Разговаривая, Бернштейн и Тросс прошли мимо гасиенды и оказались у беседки, откуда с горного обрыва открывался необъятный простор. Небо окрасилось алым цветом. Огромное приплюснутое солнце садилось за горизонт. Отсюда, с горы, он казался удивительно высоким, поднятым в небо и исчезающим в дымке.

— Вот где ощущаешь масштабность мира, — сказал Тросс.

— Да, да… я люблю думать здесь.

Некоторое время оба молчали.

Наконец Тросс задумчиво заметил:

— Один замечательный поэт сказал: «В сто сорок солнц закат пылал…»

— Не знаю, не знаю такого, — скороговоркой отозвался Бернштейн. — А я вот смотрю на небо и забываю о солнце. Мне представляется, что там уже горит вездесущее топливо, согревая Землю.

— Да, профессор. Ваше открытие не меньше, чем овладение атомной энергией.

Бернштейн резко повернулся к собеседнику:

— Больше!
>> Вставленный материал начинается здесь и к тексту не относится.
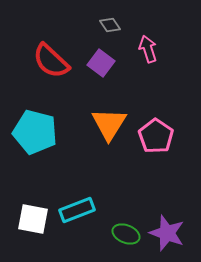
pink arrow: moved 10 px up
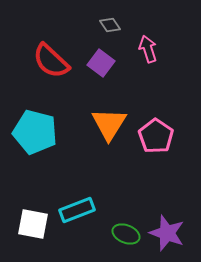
white square: moved 5 px down
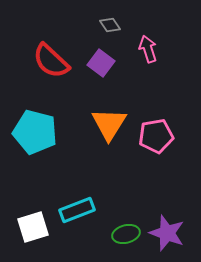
pink pentagon: rotated 28 degrees clockwise
white square: moved 3 px down; rotated 28 degrees counterclockwise
green ellipse: rotated 36 degrees counterclockwise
Больше, Тросс! Но это совсем иное. Там ученые были легкомысленно неосторожны. Передать неуправляемую силу не ста сорока, а ста тысяч солнц в любые руки! Это безнравственно!

— Ученые во главе с Оппи, с профессором Оппенгеймером, верили, что спасают цивилизацию, — возразил Тросс.

— Вы так думаете? Тогда прошу вас, зайдемте в мой коттедж. Я в последние годы перебрался из гасиенды. Захотелось уюта. Впрочем, одиночество и уют не уживаются.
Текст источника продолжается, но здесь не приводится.